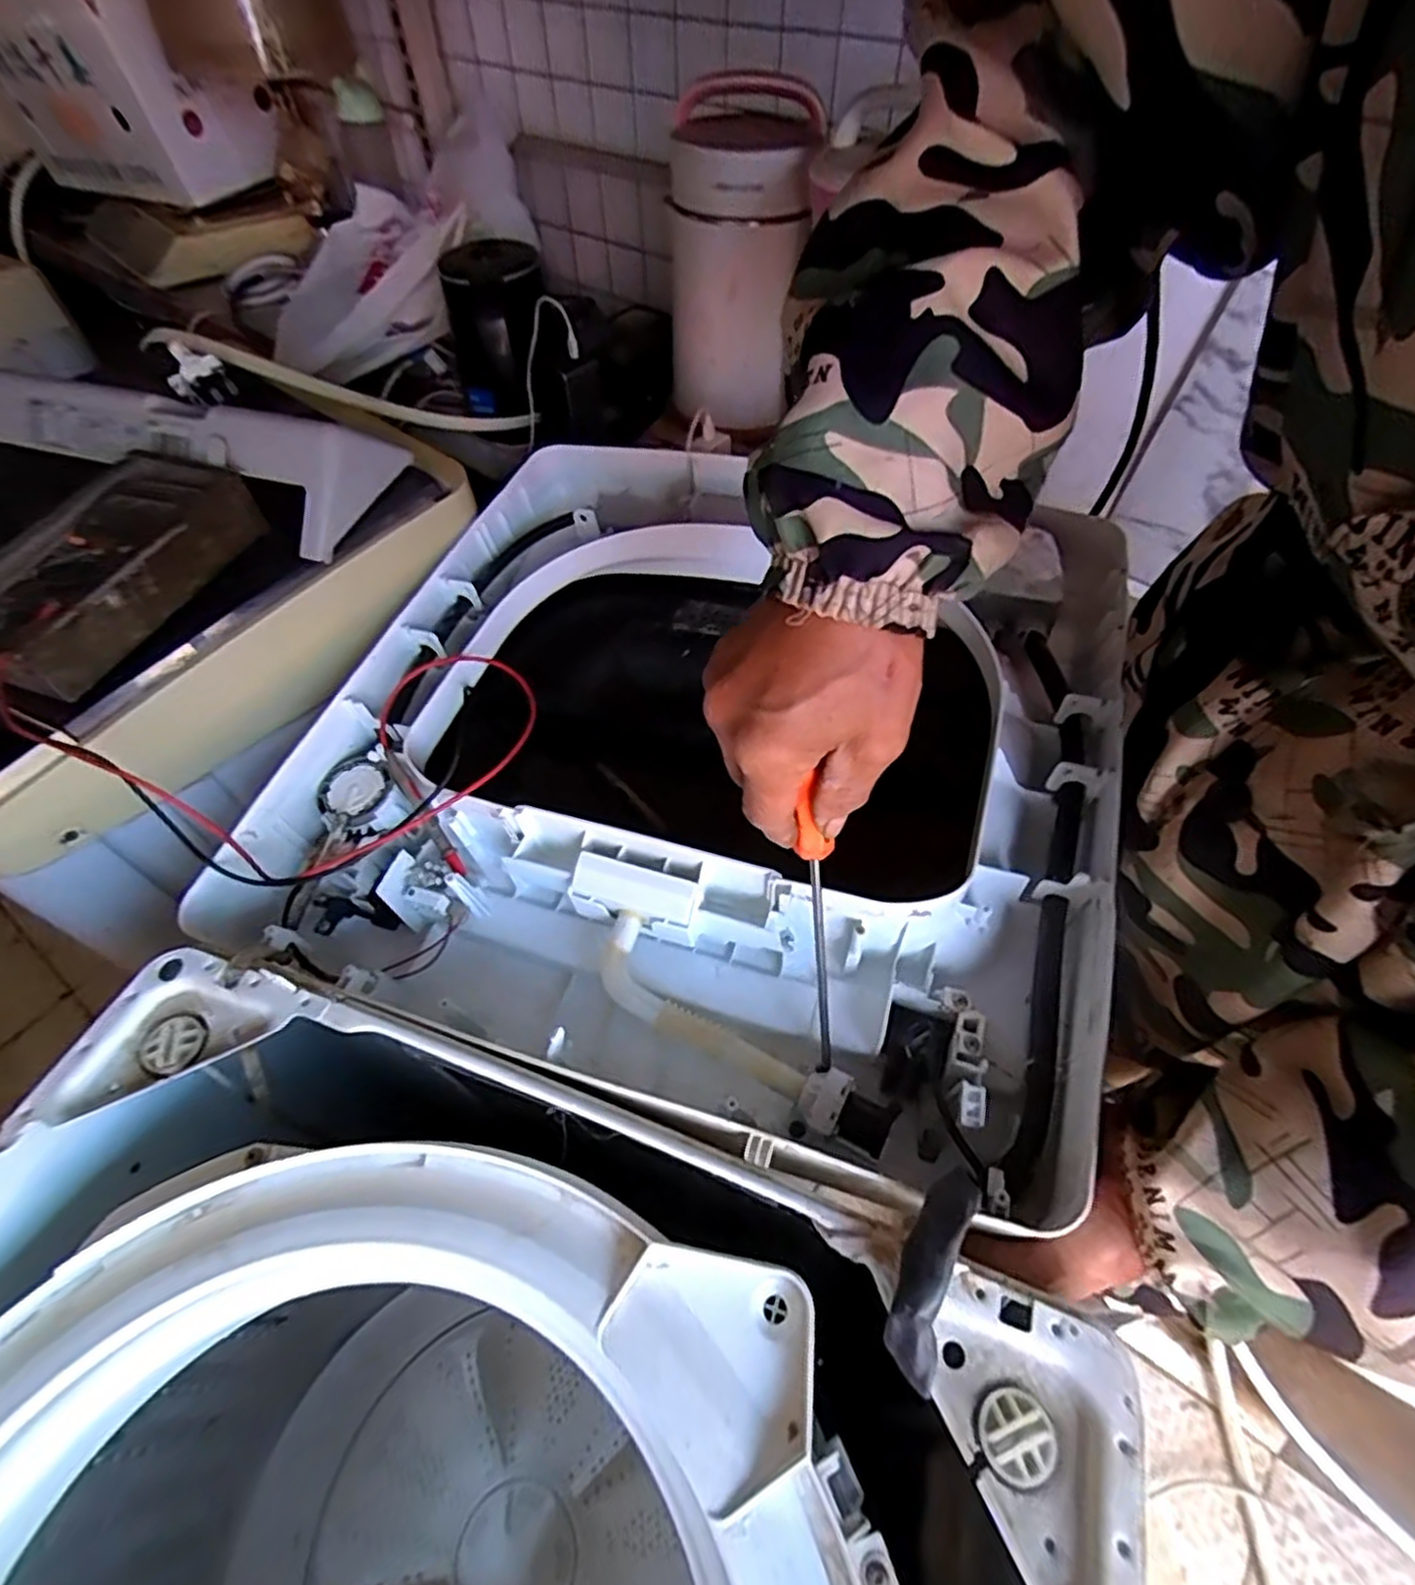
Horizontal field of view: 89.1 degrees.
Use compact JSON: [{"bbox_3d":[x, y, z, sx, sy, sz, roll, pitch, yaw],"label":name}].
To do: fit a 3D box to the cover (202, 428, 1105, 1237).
[{"bbox_3d":[0.003,-0.052,0.582,0.571,0.134,0.574,17,56,11],"label":"cover"}]

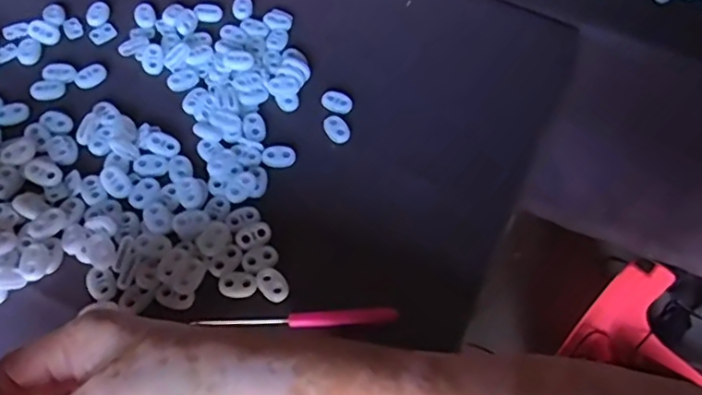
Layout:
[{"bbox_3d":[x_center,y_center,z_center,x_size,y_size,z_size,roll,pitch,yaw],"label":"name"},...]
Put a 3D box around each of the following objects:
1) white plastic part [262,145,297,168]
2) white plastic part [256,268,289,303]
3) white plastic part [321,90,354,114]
[{"bbox_3d":[-0.049,-0.028,0.399,0.022,0.005,0.015,5,59,-2],"label":"white plastic part"},{"bbox_3d":[-0.047,0.052,0.353,0.015,0.004,0.022,-34,67,-22],"label":"white plastic part"},{"bbox_3d":[-0.010,-0.069,0.427,0.022,0.005,0.014,29,61,12],"label":"white plastic part"}]

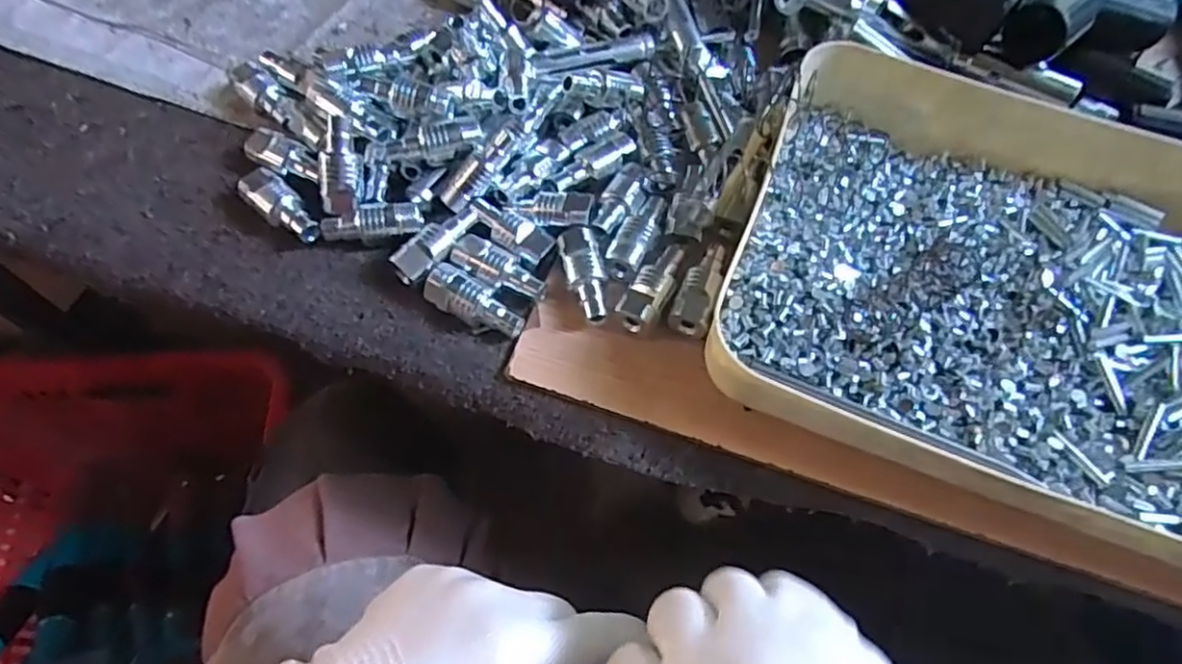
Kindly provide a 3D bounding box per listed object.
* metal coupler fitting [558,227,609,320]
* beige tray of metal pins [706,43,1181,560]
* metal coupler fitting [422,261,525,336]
[{"bbox_3d":[-0.003,-0.028,0.348,0.020,0.020,0.054,-10,63,-8],"label":"metal coupler fitting"},{"bbox_3d":[0.239,-0.015,0.337,0.327,0.048,0.241,20,63,8],"label":"beige tray of metal pins"},{"bbox_3d":[-0.059,-0.015,0.338,0.051,0.020,0.020,25,64,11],"label":"metal coupler fitting"}]

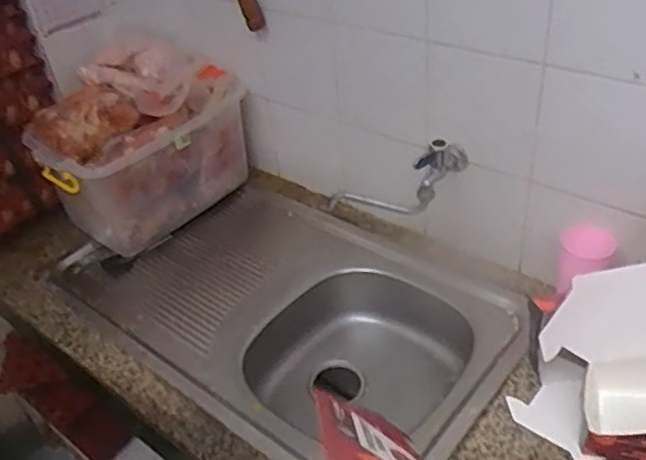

▸ **Instructions for the task**: Every line in the listing that holds the string "name" should be copied out.

▸ **Task output**:
Use compact JSON: [{"bbox_3d":[x, y, z, sx, sy, sz, roll, pitch, yaw],"label":name}].
[{"bbox_3d":[x_center,y_center,z_center,x_size,y_size,z_size,roll,pitch,yaw],"label":"name"},...]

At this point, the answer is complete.